A moving portrait of a grim period in American immigration history, when approximately one million ethnic Mexicans—mostly women and children who were US citizens—were forced to relocate across the southern border.
From 1921 to 1944, approximately one million ethnic Mexicans living in the United States were removed across the border to Mexico. What officials called “repatriation” was in fact 60 percent of those expelled were US citizens, mainly working-class women and children whose husbands and fathers were Mexican immigrants. Drawing on oral histories, transnational archival sources, and private collections, Marla A. Ramírez illuminates the lasting effects of coerced mass removal on three generations of ethnic Mexicans.

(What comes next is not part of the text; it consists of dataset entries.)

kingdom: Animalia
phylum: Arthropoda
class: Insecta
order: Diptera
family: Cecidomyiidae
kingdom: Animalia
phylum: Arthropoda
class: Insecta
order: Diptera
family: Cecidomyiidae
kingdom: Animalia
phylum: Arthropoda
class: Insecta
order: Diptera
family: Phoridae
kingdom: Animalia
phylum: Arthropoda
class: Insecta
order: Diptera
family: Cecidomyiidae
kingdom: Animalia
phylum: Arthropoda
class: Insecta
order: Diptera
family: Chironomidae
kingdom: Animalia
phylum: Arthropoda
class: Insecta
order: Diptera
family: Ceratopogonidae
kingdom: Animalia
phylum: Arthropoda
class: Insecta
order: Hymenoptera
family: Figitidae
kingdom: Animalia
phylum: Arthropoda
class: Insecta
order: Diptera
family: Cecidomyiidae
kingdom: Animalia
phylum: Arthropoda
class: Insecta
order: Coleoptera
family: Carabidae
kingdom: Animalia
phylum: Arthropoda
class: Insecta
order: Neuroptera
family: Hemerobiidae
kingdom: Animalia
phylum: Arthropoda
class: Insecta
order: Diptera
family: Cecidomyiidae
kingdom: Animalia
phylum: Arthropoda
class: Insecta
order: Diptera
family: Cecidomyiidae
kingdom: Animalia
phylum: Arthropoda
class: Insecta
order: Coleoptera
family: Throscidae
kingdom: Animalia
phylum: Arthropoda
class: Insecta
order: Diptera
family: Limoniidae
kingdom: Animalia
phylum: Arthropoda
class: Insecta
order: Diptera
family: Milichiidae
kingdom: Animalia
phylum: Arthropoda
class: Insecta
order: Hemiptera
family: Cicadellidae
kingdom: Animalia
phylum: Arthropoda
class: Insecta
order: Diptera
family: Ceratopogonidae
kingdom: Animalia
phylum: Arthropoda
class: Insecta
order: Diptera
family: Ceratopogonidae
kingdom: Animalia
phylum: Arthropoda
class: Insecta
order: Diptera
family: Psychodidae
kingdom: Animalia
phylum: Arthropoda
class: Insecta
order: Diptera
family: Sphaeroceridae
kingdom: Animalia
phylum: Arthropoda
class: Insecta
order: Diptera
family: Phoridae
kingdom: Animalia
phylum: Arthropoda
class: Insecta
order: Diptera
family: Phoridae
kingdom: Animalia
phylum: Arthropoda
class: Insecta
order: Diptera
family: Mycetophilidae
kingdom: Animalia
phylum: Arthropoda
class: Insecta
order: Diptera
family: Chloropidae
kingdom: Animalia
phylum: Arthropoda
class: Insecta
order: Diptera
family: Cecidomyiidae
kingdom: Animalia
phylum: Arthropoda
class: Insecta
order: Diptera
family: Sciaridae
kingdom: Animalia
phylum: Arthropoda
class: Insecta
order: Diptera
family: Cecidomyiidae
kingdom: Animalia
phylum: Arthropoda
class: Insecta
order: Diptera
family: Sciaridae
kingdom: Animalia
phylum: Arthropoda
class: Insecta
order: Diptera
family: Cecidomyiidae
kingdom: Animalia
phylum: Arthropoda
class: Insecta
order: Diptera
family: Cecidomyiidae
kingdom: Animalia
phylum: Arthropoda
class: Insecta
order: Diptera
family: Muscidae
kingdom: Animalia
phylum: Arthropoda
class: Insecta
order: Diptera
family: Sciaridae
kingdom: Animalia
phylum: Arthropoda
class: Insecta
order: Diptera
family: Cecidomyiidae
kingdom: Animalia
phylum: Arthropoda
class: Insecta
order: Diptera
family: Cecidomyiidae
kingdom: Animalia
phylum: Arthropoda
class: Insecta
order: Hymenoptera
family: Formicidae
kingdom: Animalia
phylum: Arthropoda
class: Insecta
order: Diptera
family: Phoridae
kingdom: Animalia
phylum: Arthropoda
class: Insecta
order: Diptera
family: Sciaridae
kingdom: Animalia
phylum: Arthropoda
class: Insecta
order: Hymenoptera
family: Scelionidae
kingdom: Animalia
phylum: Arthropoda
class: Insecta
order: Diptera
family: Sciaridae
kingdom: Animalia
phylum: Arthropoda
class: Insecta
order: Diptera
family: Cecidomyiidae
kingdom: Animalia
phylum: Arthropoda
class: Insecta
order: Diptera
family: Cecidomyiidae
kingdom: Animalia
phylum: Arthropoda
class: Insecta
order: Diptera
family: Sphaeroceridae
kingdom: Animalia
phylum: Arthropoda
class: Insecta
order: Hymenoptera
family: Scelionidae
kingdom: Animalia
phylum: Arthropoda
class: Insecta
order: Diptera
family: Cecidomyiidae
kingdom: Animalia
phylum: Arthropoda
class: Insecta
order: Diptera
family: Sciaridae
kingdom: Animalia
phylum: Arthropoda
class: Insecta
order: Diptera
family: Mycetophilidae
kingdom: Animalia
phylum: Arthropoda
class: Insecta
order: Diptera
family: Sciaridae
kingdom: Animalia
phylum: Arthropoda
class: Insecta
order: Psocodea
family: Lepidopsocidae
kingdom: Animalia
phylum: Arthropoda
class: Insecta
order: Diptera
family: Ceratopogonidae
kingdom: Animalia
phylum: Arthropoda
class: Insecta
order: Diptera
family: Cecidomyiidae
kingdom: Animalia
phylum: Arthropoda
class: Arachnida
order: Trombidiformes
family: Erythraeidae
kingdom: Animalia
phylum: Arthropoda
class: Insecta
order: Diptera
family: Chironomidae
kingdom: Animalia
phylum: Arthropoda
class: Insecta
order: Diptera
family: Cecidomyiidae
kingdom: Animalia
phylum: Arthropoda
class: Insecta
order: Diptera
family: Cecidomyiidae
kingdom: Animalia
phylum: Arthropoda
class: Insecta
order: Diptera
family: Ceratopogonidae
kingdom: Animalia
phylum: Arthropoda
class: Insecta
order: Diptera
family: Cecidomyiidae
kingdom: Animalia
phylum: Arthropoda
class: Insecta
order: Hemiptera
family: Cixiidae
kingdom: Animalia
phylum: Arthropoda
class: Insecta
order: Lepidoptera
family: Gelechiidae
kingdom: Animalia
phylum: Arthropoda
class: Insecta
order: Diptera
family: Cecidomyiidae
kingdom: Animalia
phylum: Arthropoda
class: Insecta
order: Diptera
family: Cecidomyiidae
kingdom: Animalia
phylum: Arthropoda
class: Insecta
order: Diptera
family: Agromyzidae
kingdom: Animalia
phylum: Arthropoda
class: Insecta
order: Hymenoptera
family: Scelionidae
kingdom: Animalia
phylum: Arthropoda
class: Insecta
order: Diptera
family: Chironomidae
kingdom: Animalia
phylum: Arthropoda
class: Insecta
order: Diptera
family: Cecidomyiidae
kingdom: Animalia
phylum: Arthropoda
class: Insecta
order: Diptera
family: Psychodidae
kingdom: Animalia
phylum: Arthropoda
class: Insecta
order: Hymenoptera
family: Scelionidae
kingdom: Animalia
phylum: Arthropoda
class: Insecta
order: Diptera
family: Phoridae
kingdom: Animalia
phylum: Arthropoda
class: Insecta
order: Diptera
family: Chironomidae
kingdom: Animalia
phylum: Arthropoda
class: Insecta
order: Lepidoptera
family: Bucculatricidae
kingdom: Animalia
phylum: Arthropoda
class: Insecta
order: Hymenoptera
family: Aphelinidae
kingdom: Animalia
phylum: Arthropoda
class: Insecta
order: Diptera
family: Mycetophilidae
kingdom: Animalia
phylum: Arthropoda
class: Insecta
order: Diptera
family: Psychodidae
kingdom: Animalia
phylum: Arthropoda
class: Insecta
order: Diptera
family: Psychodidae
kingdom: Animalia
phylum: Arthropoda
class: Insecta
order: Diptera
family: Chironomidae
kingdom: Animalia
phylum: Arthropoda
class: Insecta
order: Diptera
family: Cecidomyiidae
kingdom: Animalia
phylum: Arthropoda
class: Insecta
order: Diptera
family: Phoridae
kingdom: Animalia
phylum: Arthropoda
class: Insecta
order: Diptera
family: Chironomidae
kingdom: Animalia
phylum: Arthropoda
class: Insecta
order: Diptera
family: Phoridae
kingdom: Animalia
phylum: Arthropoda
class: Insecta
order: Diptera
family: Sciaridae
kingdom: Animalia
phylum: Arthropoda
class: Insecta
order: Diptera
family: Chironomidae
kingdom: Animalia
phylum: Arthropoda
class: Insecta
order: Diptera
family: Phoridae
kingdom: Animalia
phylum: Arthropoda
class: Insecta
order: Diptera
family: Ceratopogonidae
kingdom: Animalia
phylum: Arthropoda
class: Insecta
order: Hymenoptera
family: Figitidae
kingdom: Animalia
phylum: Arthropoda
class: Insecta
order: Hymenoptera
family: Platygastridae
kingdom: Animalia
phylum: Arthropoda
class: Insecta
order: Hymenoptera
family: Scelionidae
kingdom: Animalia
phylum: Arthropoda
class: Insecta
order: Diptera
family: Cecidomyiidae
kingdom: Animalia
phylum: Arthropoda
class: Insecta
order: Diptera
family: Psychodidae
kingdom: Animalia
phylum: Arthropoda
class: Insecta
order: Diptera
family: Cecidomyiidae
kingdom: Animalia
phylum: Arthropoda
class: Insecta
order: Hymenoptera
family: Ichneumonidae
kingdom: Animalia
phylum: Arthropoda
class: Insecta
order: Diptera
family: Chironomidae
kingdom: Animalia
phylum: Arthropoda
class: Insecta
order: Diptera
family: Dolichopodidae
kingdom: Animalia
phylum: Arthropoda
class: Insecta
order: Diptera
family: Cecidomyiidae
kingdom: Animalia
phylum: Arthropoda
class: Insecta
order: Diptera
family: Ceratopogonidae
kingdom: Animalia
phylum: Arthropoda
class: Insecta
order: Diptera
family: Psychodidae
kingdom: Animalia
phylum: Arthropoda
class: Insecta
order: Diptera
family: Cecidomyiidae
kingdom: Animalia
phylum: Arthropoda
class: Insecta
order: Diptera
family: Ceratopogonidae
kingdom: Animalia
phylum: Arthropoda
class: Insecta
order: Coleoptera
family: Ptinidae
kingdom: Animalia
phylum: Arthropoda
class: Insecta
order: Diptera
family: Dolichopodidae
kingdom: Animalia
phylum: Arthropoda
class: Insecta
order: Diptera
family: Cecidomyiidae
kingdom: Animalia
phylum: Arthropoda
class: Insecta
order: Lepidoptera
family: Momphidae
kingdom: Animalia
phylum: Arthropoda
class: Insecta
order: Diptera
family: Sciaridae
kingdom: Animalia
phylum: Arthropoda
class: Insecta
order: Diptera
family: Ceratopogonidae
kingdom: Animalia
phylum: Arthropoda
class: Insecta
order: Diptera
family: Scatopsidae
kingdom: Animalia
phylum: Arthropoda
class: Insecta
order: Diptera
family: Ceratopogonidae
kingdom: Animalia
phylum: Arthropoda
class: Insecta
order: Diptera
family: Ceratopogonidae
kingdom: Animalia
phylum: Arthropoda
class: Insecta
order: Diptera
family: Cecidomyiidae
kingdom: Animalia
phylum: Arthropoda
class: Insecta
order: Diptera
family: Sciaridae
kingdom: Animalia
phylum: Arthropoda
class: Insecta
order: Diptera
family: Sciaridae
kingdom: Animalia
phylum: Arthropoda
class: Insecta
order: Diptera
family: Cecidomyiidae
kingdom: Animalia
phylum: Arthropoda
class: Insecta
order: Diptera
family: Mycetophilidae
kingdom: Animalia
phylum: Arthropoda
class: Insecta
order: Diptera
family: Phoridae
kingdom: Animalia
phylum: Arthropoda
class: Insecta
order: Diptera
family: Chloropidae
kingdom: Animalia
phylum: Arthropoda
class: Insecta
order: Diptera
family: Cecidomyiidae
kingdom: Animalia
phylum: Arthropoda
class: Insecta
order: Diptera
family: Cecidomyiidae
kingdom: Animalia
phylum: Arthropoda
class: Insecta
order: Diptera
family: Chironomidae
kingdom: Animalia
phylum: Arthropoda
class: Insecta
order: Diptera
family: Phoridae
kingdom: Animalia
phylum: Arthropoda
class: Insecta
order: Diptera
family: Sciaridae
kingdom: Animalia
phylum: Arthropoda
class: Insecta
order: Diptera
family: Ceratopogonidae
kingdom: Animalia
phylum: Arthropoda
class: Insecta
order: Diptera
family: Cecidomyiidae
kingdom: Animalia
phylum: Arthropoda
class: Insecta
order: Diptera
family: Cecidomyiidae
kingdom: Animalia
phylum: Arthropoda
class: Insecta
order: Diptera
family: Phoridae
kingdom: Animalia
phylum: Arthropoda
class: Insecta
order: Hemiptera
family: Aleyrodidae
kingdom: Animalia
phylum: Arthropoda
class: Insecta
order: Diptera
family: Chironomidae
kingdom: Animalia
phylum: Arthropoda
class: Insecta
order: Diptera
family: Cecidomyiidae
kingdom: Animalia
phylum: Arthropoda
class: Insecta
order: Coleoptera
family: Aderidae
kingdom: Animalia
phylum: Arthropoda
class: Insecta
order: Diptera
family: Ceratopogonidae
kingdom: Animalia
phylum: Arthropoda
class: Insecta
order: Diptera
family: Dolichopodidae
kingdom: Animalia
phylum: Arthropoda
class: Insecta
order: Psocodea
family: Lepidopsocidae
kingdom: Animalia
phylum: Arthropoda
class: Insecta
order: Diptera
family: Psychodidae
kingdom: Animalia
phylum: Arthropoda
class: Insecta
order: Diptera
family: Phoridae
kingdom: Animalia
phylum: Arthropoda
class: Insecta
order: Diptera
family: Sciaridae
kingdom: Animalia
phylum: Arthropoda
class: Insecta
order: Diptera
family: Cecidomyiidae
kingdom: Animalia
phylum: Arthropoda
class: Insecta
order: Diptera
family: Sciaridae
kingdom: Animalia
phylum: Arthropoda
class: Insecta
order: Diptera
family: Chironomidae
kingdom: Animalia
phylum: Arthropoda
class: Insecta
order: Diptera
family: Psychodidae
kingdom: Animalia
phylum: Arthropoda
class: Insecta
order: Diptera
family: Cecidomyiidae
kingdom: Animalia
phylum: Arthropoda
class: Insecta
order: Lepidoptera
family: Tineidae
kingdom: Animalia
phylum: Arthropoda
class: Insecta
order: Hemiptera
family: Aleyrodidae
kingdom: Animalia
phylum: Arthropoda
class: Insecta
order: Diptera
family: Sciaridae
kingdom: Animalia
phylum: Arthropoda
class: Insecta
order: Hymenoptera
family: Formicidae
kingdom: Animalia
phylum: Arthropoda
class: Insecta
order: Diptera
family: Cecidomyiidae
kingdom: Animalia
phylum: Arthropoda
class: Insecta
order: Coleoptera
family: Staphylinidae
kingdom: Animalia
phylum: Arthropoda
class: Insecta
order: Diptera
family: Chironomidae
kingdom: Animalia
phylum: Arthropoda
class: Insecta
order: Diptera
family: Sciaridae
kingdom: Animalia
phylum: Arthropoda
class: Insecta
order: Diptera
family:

Ramírez argues that banishment served interests on both sides of the border. In the United States, the government accused ethnic Mexicans of dependence on social services in order to justify removal, thereby scapegoating them for post–World War I and Depression-era economic woes. In Mexico, meanwhile, officials welcomed returnees for their potential to bolster the labor force. In the process, all Mexicans in the United States—citizens and undocumented immigrants alike—were cast as financially burdensome and culturally foreign. Shedding particular light on the experiences of banished women, Ramírez depicts the courage and resilience of their efforts to reclaim US citizenship and return home. Nevertheless, banishment often interrupted their ability to pass on US citizenship to their children, robbed their families of generational wealth, and drastically slowed upward mobility. Today, their descendants continue to confront and resist the impact of these injustices—and are breaking the silence to ensure that this history is not forgotten.
A wrenching account of expulsion and its afterlives, Banished Citizens illuminates the continuing social, legal, and economic consequences of a removal campaign still barely acknowledged in either Mexico or the United States.
This book is must-read history. The book details how US citizens of Mexican descent were systematically removed and banished from the US after World War I and continuing until World War II.
The book follows 4 families as they unpack their banishment, their treatment in the US and in Mexico, and their quests to re-establish their citizenship in the US that was unjustly and wrongly taken from them.
All of the US citizens of Mexican descent were targeted due to the color of their skin. Many were told that their US birth certificates were lies. Families had their official documents confiscated from them. Many were given hours or a few days to leave behind lives in the US that could be traced back generations.
These families not only lost their citizenship and belonging in their home country, but they also lost out on the building of generational wealth. Many were not able to return for 20-30 years, and had to jump through expensive and countless legal hurdles despite having been wrongfully banished by their home country.
Ironically, many were also welcomed and asked to return to the US during WWII when strong laborers were needed to support the war only to be kicked out or received racist treatment despite their work ethic.
The history outlined in this book deserves to be taught. In Trump’s second term we are seeing Hispanics and Latinos, many of whom are US citizens or who have lived here legally for decades, be rounded up and confined and/or deported. It is important to understand that this is not the first time - history is repeating itself. It was racist then and it is racist now.
The book is well researched, well documented, and relies on pictures, oral history, and newspapers.
Banished Citizens is a deeply moving and rigorously researched account of one of the most overlooked episodes in American immigration history. Marla A. Ramírez brings long silenced voices to the forefront, revealing how US citizens predominantly Mexican American women and children were forcibly removed under the guise of “repatriation,” with consequences that reverberate across generations.
What makes this book especially powerful is its focus on women’s lived experiences. Drawing from oral histories, transnational archives, and family collections, Ramírez shows how banishment disrupted citizenship, stripped families of generational wealth, and permanently altered social mobility. At once scholarly and emotionally resonant, Banished Citizens reframes national narratives of belonging, legality, and exclusion, making it an essential work for readers interested in immigration history, women’s history, and social justice.
My interest in this book came from the blurb, which said it focuses on Mexican American women who faced repatriation. Between 1921 and 1944, up to one million people were deported or pressured to leave the U.S. for Mexico, a large portion of whom were U.S. citizens.
This is a dense academic book that I wish were told in a more narrative, accessible style. What I liked were the oral histories and family narratives that documented their resilience and struggles in returning home from Mexico. However, you will learn a lot from this book, especially if you don't know the history of repatriation in the USA.
This book reads very academic in that it is the product of the authors post doctoral thesis research. The intended audience seems to be her colleagues rather than the general public. It’s a little dense and very repetitive; HOWEVER, I did actually learn a lot. I was very uneducated in the history and timeline of our immigration laws. This research focuses on Mexican American citizens that were deported in the 1920-40s due to lots of social and economic reasons. Interesting subject matter that better helps me to understand what’s been happening in our country the last 9 years or so.